[TASK STATEMENT]
In the listing below, the answer starts at the line that has "left front paw: (224, 712)" and stops after the line that has "left front paw: (194, 351)"; please repeat that part exactly and nothing more.
(PROVIDED DATA begins)
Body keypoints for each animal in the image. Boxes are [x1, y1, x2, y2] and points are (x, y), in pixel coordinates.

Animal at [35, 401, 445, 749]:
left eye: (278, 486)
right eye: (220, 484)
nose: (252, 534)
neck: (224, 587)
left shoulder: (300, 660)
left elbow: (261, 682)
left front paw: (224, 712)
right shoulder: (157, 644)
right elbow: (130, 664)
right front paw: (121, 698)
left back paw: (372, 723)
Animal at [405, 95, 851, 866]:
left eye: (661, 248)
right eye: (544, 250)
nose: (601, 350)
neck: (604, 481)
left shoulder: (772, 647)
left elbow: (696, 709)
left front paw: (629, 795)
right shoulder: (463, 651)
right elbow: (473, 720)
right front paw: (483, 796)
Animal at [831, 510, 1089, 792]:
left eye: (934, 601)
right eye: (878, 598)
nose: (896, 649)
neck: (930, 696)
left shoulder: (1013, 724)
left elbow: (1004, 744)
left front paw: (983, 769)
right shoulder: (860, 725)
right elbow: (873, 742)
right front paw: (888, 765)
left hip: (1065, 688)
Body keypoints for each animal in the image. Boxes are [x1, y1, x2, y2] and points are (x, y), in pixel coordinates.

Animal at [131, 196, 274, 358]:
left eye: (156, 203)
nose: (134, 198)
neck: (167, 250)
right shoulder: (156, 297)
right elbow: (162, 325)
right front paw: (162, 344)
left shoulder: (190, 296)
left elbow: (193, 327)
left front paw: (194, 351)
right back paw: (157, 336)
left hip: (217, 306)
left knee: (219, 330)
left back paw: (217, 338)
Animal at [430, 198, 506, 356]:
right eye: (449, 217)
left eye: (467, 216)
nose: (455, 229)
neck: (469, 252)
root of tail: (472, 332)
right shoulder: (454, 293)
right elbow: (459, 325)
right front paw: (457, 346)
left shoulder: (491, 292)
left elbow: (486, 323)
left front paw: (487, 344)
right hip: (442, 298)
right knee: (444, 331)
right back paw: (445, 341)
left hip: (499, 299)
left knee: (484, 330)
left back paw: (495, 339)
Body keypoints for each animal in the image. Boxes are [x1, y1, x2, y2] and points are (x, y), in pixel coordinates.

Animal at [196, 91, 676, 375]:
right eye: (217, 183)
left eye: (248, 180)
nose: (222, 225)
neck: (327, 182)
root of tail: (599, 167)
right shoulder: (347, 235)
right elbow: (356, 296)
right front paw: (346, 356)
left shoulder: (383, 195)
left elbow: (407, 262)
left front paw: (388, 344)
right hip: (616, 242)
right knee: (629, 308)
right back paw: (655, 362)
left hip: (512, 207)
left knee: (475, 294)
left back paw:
(PROVIDED DATA ends)
[RESULT]
left front paw: (224, 712)
right shoulder: (157, 644)
right elbow: (130, 664)
right front paw: (121, 698)
left back paw: (372, 723)
Animal at [405, 95, 851, 866]:
left eye: (661, 248)
right eye: (544, 250)
nose: (601, 350)
neck: (604, 481)
left shoulder: (772, 647)
left elbow: (696, 709)
left front paw: (629, 795)
right shoulder: (463, 651)
right elbow: (473, 720)
right front paw: (483, 796)
Animal at [831, 510, 1089, 792]:
left eye: (934, 601)
right eye: (878, 598)
nose: (896, 649)
neck: (930, 696)
left shoulder: (1013, 724)
left elbow: (1004, 744)
left front paw: (983, 769)
right shoulder: (860, 725)
right elbow: (873, 742)
right front paw: (888, 765)
left hip: (1065, 688)
Body keypoints for each animal in the image. Boxes are [x1, y1, x2, y2] and points are (x, y), in pixel coordinates.

Animal at [131, 196, 274, 358]:
left eye: (156, 203)
nose: (134, 198)
neck: (167, 250)
right shoulder: (156, 297)
right elbow: (162, 325)
right front paw: (162, 344)
left shoulder: (190, 296)
left elbow: (193, 327)
left front paw: (194, 351)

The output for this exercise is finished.